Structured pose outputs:
Segment Open

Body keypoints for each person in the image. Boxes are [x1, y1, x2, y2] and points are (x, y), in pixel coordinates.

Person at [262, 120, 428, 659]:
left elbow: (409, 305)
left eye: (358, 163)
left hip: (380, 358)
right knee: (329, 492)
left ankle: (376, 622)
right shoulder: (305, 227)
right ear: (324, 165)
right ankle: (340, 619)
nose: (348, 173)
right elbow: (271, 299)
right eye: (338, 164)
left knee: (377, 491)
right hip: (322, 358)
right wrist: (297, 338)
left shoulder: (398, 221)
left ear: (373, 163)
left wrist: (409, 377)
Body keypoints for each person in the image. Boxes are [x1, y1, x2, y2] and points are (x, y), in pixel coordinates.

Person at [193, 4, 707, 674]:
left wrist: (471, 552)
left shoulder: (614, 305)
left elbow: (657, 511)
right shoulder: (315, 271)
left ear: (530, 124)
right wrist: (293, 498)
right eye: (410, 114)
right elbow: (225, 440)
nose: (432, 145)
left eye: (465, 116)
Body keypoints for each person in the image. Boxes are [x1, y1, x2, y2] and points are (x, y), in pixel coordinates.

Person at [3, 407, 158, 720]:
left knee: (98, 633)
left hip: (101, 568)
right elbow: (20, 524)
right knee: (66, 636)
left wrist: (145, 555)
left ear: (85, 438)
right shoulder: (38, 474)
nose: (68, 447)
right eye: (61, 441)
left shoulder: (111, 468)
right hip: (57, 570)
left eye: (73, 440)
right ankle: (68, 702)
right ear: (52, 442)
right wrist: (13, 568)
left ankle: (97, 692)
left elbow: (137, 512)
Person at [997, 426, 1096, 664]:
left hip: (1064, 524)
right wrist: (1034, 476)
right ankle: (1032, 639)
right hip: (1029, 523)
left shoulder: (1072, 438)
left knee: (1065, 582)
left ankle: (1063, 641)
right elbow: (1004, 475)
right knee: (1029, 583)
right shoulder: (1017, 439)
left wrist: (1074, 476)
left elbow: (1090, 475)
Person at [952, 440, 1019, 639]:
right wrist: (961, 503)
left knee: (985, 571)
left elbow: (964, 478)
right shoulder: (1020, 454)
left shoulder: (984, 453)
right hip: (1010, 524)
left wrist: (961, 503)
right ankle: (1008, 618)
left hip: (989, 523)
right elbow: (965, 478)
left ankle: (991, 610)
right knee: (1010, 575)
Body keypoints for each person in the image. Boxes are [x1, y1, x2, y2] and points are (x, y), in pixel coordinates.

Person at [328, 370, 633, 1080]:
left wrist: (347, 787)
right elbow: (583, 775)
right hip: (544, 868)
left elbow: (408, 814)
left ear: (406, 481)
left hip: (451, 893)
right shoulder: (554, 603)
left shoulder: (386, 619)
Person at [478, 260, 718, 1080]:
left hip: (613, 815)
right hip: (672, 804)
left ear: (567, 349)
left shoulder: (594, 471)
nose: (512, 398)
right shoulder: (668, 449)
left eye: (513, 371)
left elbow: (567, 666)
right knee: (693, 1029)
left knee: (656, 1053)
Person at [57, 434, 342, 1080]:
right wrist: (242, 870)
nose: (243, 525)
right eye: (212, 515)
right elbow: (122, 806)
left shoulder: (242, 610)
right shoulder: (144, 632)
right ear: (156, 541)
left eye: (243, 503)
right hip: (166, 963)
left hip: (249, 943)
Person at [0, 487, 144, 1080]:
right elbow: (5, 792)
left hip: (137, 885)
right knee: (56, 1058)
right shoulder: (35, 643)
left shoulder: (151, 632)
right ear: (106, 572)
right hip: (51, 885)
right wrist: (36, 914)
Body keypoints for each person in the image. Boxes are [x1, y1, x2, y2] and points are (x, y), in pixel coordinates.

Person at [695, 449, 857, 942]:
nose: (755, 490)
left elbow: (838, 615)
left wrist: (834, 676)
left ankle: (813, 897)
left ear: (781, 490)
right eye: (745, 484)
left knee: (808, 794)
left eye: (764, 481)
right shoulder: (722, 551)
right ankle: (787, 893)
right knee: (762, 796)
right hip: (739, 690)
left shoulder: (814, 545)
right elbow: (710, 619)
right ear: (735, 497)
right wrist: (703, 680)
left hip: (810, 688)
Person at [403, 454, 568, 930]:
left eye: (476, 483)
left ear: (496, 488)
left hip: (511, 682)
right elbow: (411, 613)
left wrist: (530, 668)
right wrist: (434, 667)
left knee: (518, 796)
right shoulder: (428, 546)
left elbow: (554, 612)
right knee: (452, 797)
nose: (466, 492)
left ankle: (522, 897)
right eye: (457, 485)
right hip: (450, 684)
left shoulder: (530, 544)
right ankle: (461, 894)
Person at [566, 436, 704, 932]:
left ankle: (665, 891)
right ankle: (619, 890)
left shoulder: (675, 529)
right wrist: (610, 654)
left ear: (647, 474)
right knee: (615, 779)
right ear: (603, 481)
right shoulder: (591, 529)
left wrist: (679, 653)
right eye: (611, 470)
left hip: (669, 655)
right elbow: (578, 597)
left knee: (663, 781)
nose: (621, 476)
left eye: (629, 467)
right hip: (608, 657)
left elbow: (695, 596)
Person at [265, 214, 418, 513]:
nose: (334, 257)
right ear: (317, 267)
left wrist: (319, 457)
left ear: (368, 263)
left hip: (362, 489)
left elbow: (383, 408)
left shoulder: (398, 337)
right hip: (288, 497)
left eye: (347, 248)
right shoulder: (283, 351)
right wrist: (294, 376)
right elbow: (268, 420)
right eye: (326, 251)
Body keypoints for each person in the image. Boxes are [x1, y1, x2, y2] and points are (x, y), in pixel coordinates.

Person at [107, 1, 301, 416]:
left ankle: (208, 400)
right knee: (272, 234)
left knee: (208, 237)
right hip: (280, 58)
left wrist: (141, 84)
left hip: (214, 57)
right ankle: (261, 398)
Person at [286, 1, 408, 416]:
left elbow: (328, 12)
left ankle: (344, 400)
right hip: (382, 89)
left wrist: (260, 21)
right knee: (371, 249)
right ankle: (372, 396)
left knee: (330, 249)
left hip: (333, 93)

Segment Closed

Please retype each entry above exactly as it is written.

Response to the task>
Body keypoints for each person in the image. Boxes are [x1, y1, x2, y2] and points are (x, y), in pixel coordinates.

Person at [262, 120, 428, 659]:
left elbow: (409, 305)
left eye: (358, 163)
left hip: (380, 358)
right knee: (329, 492)
left ankle: (376, 622)
right shoulder: (305, 227)
right ear: (324, 165)
right ankle: (340, 619)
nose: (348, 173)
right elbow: (271, 299)
right eye: (338, 164)
left knee: (377, 491)
right hip: (322, 358)
right wrist: (297, 338)
left shoulder: (398, 221)
left ear: (373, 163)
left wrist: (409, 377)
Body keypoints for each person in the image. Boxes are [x1, y1, x2, y2] and points are (x, y), in pixel coordinates.

Person at [193, 4, 707, 674]:
left wrist: (471, 552)
left shoulder: (614, 305)
left elbow: (657, 511)
right shoulder: (315, 271)
left ear: (530, 124)
right wrist: (293, 498)
right eye: (410, 114)
right elbow: (225, 440)
nose: (432, 145)
left eye: (465, 116)
Body keypoints for each person in the image. Boxes are [x1, y1, x2, y2] and points are (x, y), in pixel coordinates.

Person at [3, 407, 158, 720]:
left knee: (98, 633)
left hip: (101, 568)
right elbow: (20, 524)
right knee: (66, 636)
left wrist: (145, 555)
left ear: (85, 438)
right shoulder: (38, 474)
nose: (68, 447)
right eye: (61, 441)
left shoulder: (111, 468)
right hip: (57, 570)
left eye: (73, 440)
right ankle: (68, 702)
right ear: (52, 442)
right wrist: (13, 568)
left ankle: (97, 692)
left elbow: (137, 512)
Person at [997, 426, 1096, 664]:
left hip: (1064, 524)
right wrist: (1034, 476)
right ankle: (1032, 639)
right hip: (1029, 523)
left shoulder: (1072, 438)
left knee: (1065, 582)
left ankle: (1063, 641)
right elbow: (1004, 475)
right knee: (1029, 583)
right shoulder: (1017, 439)
left wrist: (1074, 476)
left elbow: (1090, 475)
Person at [952, 440, 1019, 639]:
right wrist: (961, 503)
left knee: (985, 571)
left elbow: (964, 478)
right shoulder: (1020, 454)
left shoulder: (984, 453)
right hip: (1010, 524)
left wrist: (961, 503)
right ankle: (1008, 618)
left hip: (989, 523)
right elbow: (965, 478)
left ankle: (991, 610)
right knee: (1010, 575)
Body keypoints for each person in the image. Boxes are [x1, y1, x2, y2] and points are (x, y), in pixel coordinates.

Person at [328, 370, 633, 1080]:
left wrist: (347, 787)
right elbow: (583, 775)
right hip: (544, 868)
left elbow: (408, 814)
left ear: (406, 481)
left hip: (451, 893)
right shoulder: (554, 603)
left shoulder: (386, 619)
Person at [478, 260, 718, 1080]:
left hip: (613, 815)
right hip: (672, 804)
left ear: (567, 349)
left shoulder: (594, 471)
nose: (512, 398)
right shoulder: (668, 449)
left eye: (513, 371)
left elbow: (567, 666)
right knee: (693, 1029)
left knee: (656, 1053)
Person at [57, 434, 342, 1080]:
right wrist: (242, 870)
nose: (243, 525)
right eye: (212, 515)
right elbow: (122, 806)
left shoulder: (242, 610)
right shoulder: (144, 632)
right ear: (156, 541)
left eye: (243, 503)
right hip: (166, 963)
left hip: (249, 943)
Person at [0, 487, 144, 1080]:
right elbow: (5, 792)
left hip: (137, 885)
right knee: (56, 1058)
right shoulder: (35, 643)
left shoulder: (151, 632)
right ear: (106, 572)
right hip: (51, 885)
right wrist: (36, 914)
Body keypoints for each person in the image. Boxes are [x1, y1, x2, y2] and points are (x, y), in pixel coordinates.

Person at [695, 449, 857, 942]:
nose: (755, 490)
left elbow: (838, 615)
left wrist: (834, 676)
left ankle: (813, 897)
left ear: (781, 490)
right eye: (745, 484)
left knee: (808, 794)
left eye: (764, 481)
right shoulder: (722, 551)
right ankle: (787, 893)
right knee: (762, 796)
right hip: (739, 690)
left shoulder: (814, 545)
right elbow: (710, 619)
right ear: (735, 497)
right wrist: (703, 680)
left hip: (810, 688)
Person at [403, 454, 568, 930]:
left eye: (476, 483)
left ear: (496, 488)
left hip: (511, 682)
right elbow: (411, 613)
left wrist: (530, 668)
right wrist: (434, 667)
left knee: (518, 796)
right shoulder: (428, 546)
left elbow: (554, 612)
right knee: (452, 797)
nose: (466, 492)
left ankle: (522, 897)
right eye: (457, 485)
right hip: (450, 684)
left shoulder: (530, 544)
right ankle: (461, 894)
Person at [566, 436, 704, 932]:
left ankle: (665, 891)
right ankle: (619, 890)
left shoulder: (675, 529)
right wrist: (610, 654)
left ear: (647, 474)
right knee: (615, 779)
right ear: (603, 481)
right shoulder: (591, 529)
left wrist: (679, 653)
right eye: (611, 470)
left hip: (669, 655)
right elbow: (578, 597)
left knee: (663, 781)
nose: (621, 476)
left eye: (629, 467)
right hip: (608, 657)
left elbow: (695, 596)
Person at [265, 214, 418, 513]:
nose: (334, 257)
right ear: (317, 267)
left wrist: (319, 457)
left ear: (368, 263)
left hip: (362, 489)
left elbow: (383, 408)
left shoulder: (398, 337)
right hip: (288, 497)
left eye: (347, 248)
right shoulder: (283, 351)
right wrist: (294, 376)
right elbow: (268, 420)
right eye: (326, 251)
Body keypoints for each person in the image. Boxes are [x1, y1, x2, y2] and points are (x, y), in pixel coordinates.

Person at [107, 1, 301, 416]:
left ankle: (208, 400)
right knee: (272, 234)
left knee: (208, 237)
right hip: (280, 58)
left wrist: (141, 84)
left hip: (214, 57)
right ankle: (261, 398)
Person at [286, 1, 408, 416]:
left elbow: (328, 12)
left ankle: (344, 400)
right hip: (382, 89)
left wrist: (260, 21)
right knee: (371, 249)
right ankle: (372, 396)
left knee: (330, 249)
left hip: (333, 93)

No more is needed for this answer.